An additional alarming factor is the so-called distribution days. Over the last five trading sessions, the market has already recorded four days when declines were accompanied by increased volume. This is a classic sign that large funds and professional participants are not simply “waiting,” but are starting to unload positions.

Such periods often become a transitional phase: the market has not collapsed yet, but big money is already changing portfolio structure.

Under pressure: software, chips, growth stories. The segments most sensitive to the “risk-on” mood suffered the most:

  • software (IGV −4.6%)
  • semiconductors (SMH −2.5%)
  • growth companies, where valuation is built on expectations of future profits

Even Palantir’s report, which was strong on its own and one of the best of the season, could not turn the sector around. This is an important detail: when even good news does not trigger sustainable growth, it means the market does not want risk as an asset class right now.

In such moments, sentiment is driven not by individual company fundamentals, but by the overall regime: investors start reducing exposure to growth regardless of report quality.

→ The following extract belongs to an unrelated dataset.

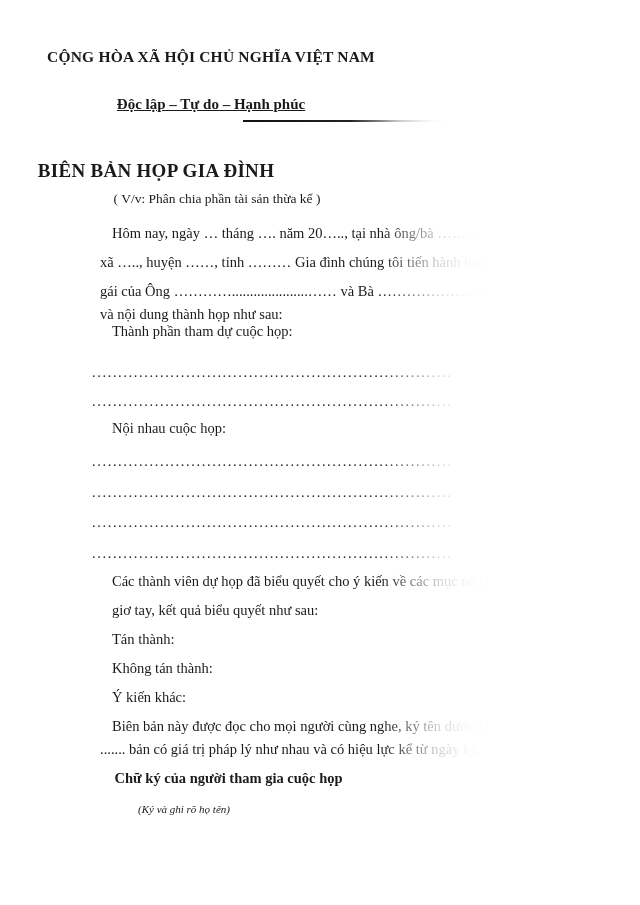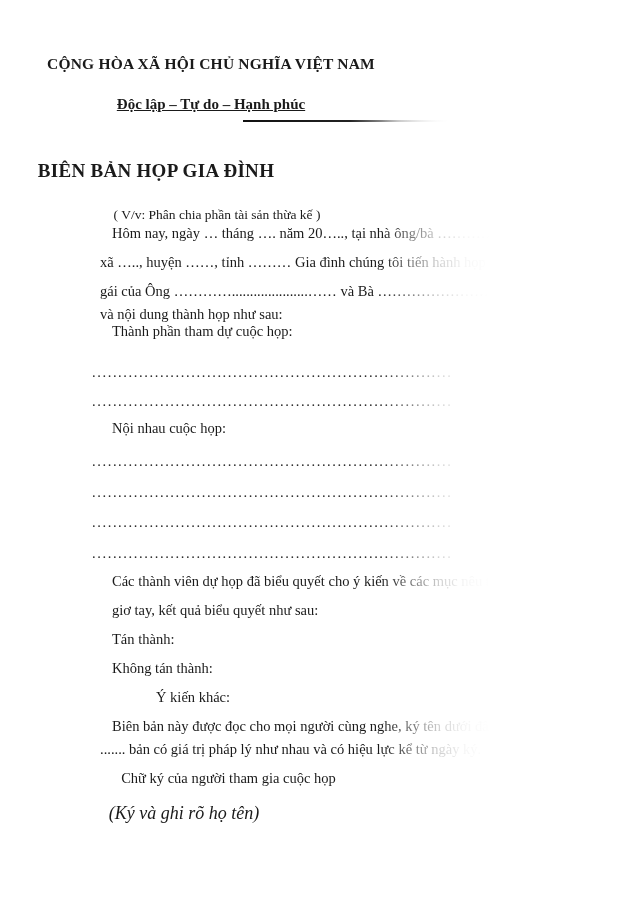"CỘNG HÒA XÃ HỘI CHỦ" .hdr-national { top: 56px -> 49px }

Capital moves into defense: where exactly

At the same time, there is an active inflow of funds into defensive sectors. This is typical market behavior during a caution phase, when investors prefer stable cash flows and predictability.

Consumer staples. Companies in the staples category become a shelter again:

  • Pepsi rose 5% after earnings
  • Walmart broke $1 trillion market cap for the first time

This is symbolic: the market is betting not on “revolutionary technologies of the future,” but on businesses that sell everyday goods regardless of the cycle.

Energy, commodities, metals. Interest in real assets has also strengthened sharply:

  • XLE +3.2% (energy)
  • XME +5% (metals and mining)
  • silver +8%
  • gold +6%

The rise in gold and silver is a classic indicator of defensive behavior. When money flows into precious metals, it is rarely a sign of optimism. Rather, it is a signal: the market wants insurance.

Why is this happening? Such rotation usually appears when investors begin pricing in new risks:

  • uncertainty around rates and bond yields
  • fears of economic slowdown
  • overheated valuations in tech
  • expectations of tighter financial conditions
  • fatigue from capital concentration in a few mega-tech names

It is important to understand: this does not necessarily mean the start of a bear market. But it does mean a regime change. S&P 500 is still holding – the market has not broken yet

The key point: despite Nasdaq weakness, the S&P 500 index has held its 50-day line. This suggests the market still looks more like rotation than a full bear trend.

Technology is falling, but money is not leaving the market entirely – it is simply changing address. This is crucial: in a crash, capital runs into cash; in rotation, it moves into other sectors.

What this means for an investor’s strategy. In such periods, the market requires not heroism, but discipline. The main conclusions look like this:

  • less aggressive impulse buying of growth
  • risk control and exposure management in tech
  • increased attention to defensive segments
  • updating the watchlist with new leaders
  • readiness for continued volatility

The market is nervous right now. And a nervous market is not a time for chasing profit, but a time for position management.

Next triggers: what will determine the move. The coming weeks will depend on several factors:

  • earnings from the largest companies
  • market reaction to bond yields
  • rate dynamics and Fed expectations
  • whether Nasdaq can quickly reclaim the 50-day moving average

If the index does not recover this level soon, pressure on the technology sector may intensify, and the rotation into defense may become deeper.

The market is now choosing between two scenarios: either this is temporary cooling, or the beginning of a more prolonged transition into a cautious phase. And the very next sessions will show which path becomes dominant.